The chair appointed Mr. A. A. McDonald, Sioux Falls, S.D., and Mr. L. N. Hines, Crawfordsville, Ind., to act as a nominating committee.

The meeting adjourned at noon, after a general discussion of the papers.


The department reassembled on Wednesday at 9:30 a.m. Papers were read as follows:

"School Finances as a War-Time Problem"-Edward L. Taylor, president, Board of Education, Williamsport, Pa.

“School Budgets and School Finance”—Marvin E. Griswold, president, Board of Education, Erie, Pa.

“Uniformity in School Accounting”—James Storer, secretary, Board of Education, Buffalo, N.Y.

"The Responsibilities of Boards of Education"-Mrs. Charles A. Perkins, president, Board of Education, Knoxville, Tenn.

The nominating committee reported the following names for 1918-19:
President-Mr.
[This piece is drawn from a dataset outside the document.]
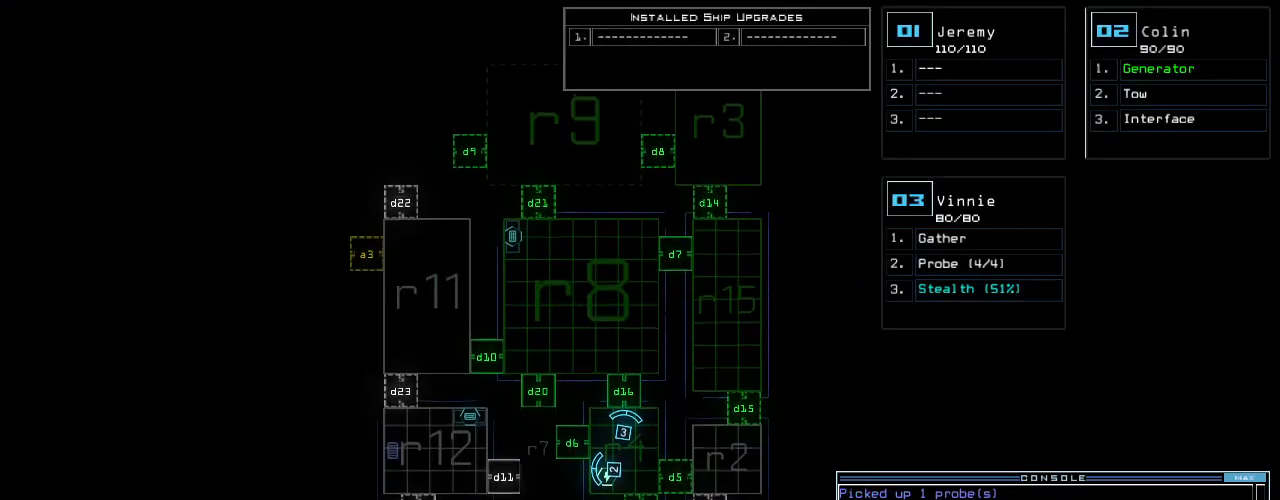
Gameplay with keyboard; each line is a JSON object with the keys held at the frame after it. "events" lists presses ("down") and releases ("up") of ".", "0", "1", "2", "3", "4", "5", "6", "7", "8", "9", "a", "b", "backspace", "c", "caps_lock", "comma", "ctrl_l", "ctrl_r", "d", "down", "e", "equals", "escape", "f", "f10", "g", "h", "i", "j", "k", "l", "left", "m", "minus", "n", "o", "p", "q", "quote", "r", "return", "right", "s", "semicolon", "shift_l", "shift_r", "space", "t", "tab", "tilde", "u", "up", "v", "w", "x", "y" and "z" between this image and that frame as [ms after this image, input, new state], when the widget could be followed in between. No other keys are recorded. Mouse input is not recorded.
{"keys": ["down"], "events": []}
Albert Wunderlich, commissioner of schools, St. Paul, Minn.

Vice-PresidentDr. George W. Gerwig, secretary, Board of Education, Pittsburgh, Pa.

Secretary-Wm. C. Bruce, editor, School Board Journal, Milwaukee, Wis.
The nominations were unanimously accepted.
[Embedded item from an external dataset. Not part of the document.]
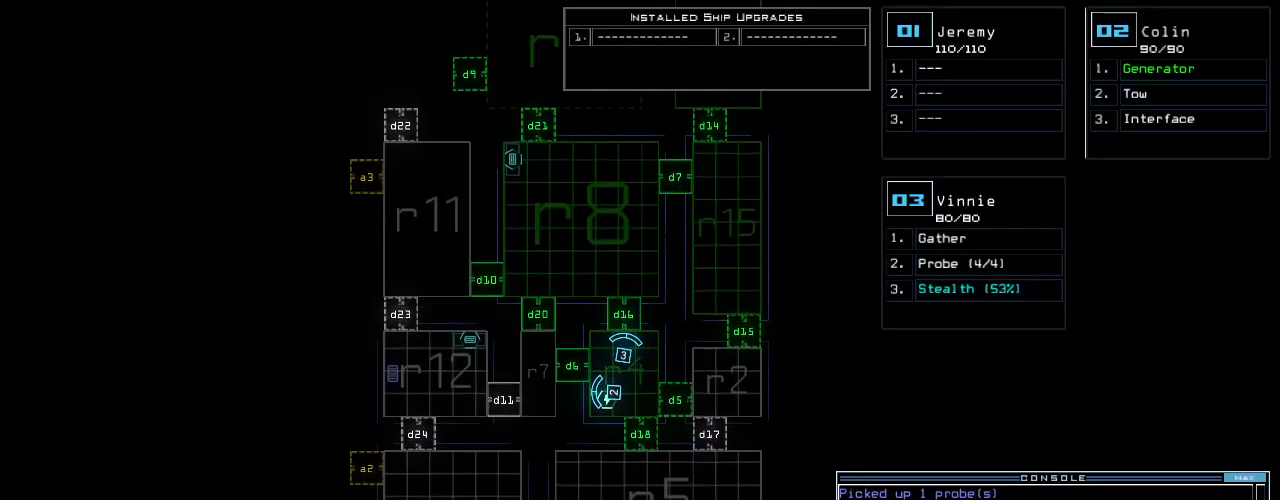
{"keys": ["down"], "events": []}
THIRD SESSION-WEDNESDAY AFTERNOON, JULY 3, 1918 The department met in round-table session to receive the report of the Committee on Standardization of Schoolhouse Planning and Construction.

A general preliminary report was read by Frank Irving Cooper, chairman. Supplementary reports on special phases of the subject were received as follows:

“Investigation of the Amount of Illumination Required on the Printed Page"Frank N. Freeman, University of Chicago, Chicago, Ill.

"Heating and Ventilation of School Buildings"—John D. Cassell, chairman, Associate Committee, Society of American Heating and Ventilating Engineers.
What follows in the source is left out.